Обыкновенно такие личности становятся, по мнению Ломброзо, во главе тайных
обществ. заседающих в кафе или политическом клубе, делаются основателями новых
сект и т.д. Тщеславные до крайней степени, они зачастую совершают преступления
из желания прославиться, забывая при этом, что вместе с утратой престижа
лишаются и честного имени, и уважения окружающих, чего они так страстно
добивались.
Интеллектуальные маттоиды - это, по мнению Раджи, те неудержимые болтуны,
которые, раз заговорив, уже не могут остановить потока своего красноречия, даже
если бы и желали этого. Находясь под влиянием какого-то лихорадочного
умственного возбуждения, они говорят без логической связи и нередко приходят к
выводам, совершенно противоположным тому, что они хотели доказать. Иногда у них
бывает необыкновенно развита память, так что они запоминают целые страницы из
прочитанного или же хорошо помнят только числа, иностранные слова, но забывают
черты лица даже своих друзей. Такие субъекты очень мало отличаются от
душевнобольных, страдающих горделивым помешательством и пр., и часто становятся
ими при первом же поводе.
Разновидность того же типа, соединяющую
интеллектуального маттоида с моральным или аффективным, представляют графоманы.
Отличительная особенность маттоида - преувеличенное мнение о себе, о своих
достоинствах и вместе с тем исключительно ему свойственная способность
высказывать свои убеждения больше на бумаге, чем на словах или на деле, не
возмущаясь нисколько теми невзгодами и противоречиями, которые на каждом шагу
встречаются в практической жизни и обыкновенно не дают покоя как гениальным
людям, так и сумасшедшим. Ненормальность писателей-маттоидов не всегда легко
заметить, если бы, при всей кажущейся серьезности и увлечении данной идеей, - в
чем они обнаруживают сходство с мономаньяками и гениальными людьми, - к их
сочинениям не примешивалось зачастую множество нелепых выводов, постоянных
противоречий, многословия и главным образом себялюбия и тщеславия, составляющих
преобладающее свойство гениальных людей, лишившихся рассудка.

-*-*-

Ответьте на вопросы по тексту о маттоидах:
1. Во главе чего, по мнению Ломброзо, обыкновенно становятся такие личности?
2. Кого Раджи называет интеллектуальными маттоидами?
3. Какие два типа маттоидов соединяет в себе разновидность, которую представляют графоманы?
Следующие далее строки взяты из другого источника.

Фрагменты из набора данных
-*-*-

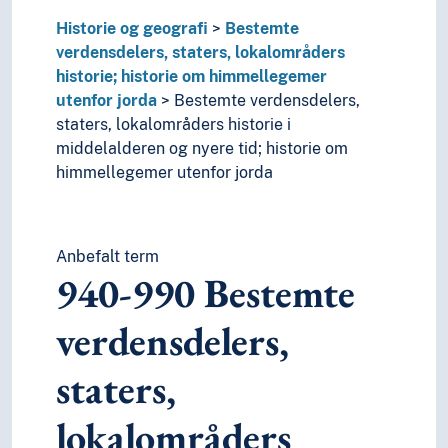
Historie og geografi
Bestemte
verdensdelers, staters, lokalområders
historie; historie om himmellegemer
utenfor jorda
Bestemte verdensdelers,
staters, lokalområders historie i
middelalderen og nyere tid; historie om
himmellegemer utenfor jorda
Anbefalt term
940-990
Bestemte
verdensdelers,
staters,
lokalområders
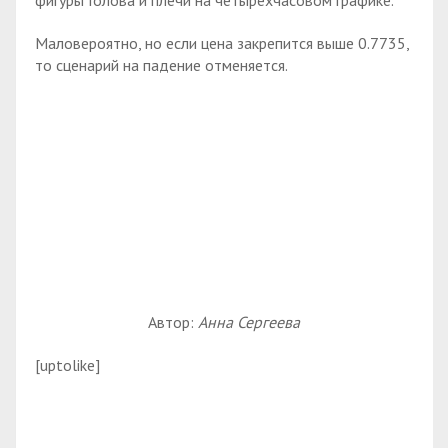
фигуры Голова и плечи на четырехчасовом графике.
Маловероятно, но если цена закрепится выше 0.7735,
то сценарий на падение отменяется.
Автор:
Анна Сергеева
[uptolike]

-*-*-

Ответ:
1. Во главе тайных обществ, заседающих в кафе или политическом клубе.
2. Неудержимых болтунов, которые, раз заговорив, уже не могут остановить потока своего красноречия, даже если бы и желали этого.
3. Интеллектуального маттоида и морального, или аффективного.